Margaret Thatcher, made a career on the tactics of vilification. Why listen to them, (anyone on the left) when you can deride them as winging lefties, was a favorite of hers. Various forms of jingoism and vilification is used across the whole spectrum of political debate and should be guarded against when attempting to understand whether the debate is meaningful, or not.
In politics; what People need to know is information that is useful to them; not castigations on peoples characters. So you could add to Chomskies statement -“Language is, after all, a tool for thought. If you debase the language, you debase the thought”. – If you debase the personality, you debase their ideas. Therefore you need to concentrate on what the person is actually saying and meaning; rather than, who is winning the personality destruction, match
Semantic blanks and meaningless babble. (Bush)
I first heard the expression semantic blanks; (empty-words) in a book by Stuart Chase called The Tyranny of Words. Chase used the expression to describe the babble that comes out of, particularly politicians mouths; as they explain their ideas, promises, and policies, (This is the stuff that gives people the impression that “politics” is boring) George Bush, is a classic example of a user of semantic blanks. A typical Bush speech will go on endlessly about flags; countries, passion, defense. Margaret Thatcher was also an expert; and Tony Blair, can’t do anything else. Endless words going around in circles, without actually saying or meaning, anything. The purpose of this meandering; is to avoid making statements the speaker or his party cannot live up to; or, may have to explain to the public at a later date; if their policies or ideas fail. (The invasion of Iraq is a case in point).

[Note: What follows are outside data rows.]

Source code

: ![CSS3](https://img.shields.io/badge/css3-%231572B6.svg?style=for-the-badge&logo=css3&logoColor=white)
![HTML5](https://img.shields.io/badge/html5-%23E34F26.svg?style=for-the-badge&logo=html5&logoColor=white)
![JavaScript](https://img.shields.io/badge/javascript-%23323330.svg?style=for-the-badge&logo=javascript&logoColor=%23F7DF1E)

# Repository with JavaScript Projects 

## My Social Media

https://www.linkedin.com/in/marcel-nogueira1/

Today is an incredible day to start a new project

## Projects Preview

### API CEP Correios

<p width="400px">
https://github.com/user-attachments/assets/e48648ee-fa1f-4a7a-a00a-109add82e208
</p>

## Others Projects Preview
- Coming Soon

The reason for this again; is because most of what information is useful on the news; is only useful to government, business and perhaps, sports, concerns. Anything regarding ordinary peoples lives; is smothered in babble, tragedy, and useless statistics; that tells people, what they cannot get or achieve; rather than what they can. This is why, when listening, or watching; we need to read between the lines and try to ignore the emotional babble, or visual distraction.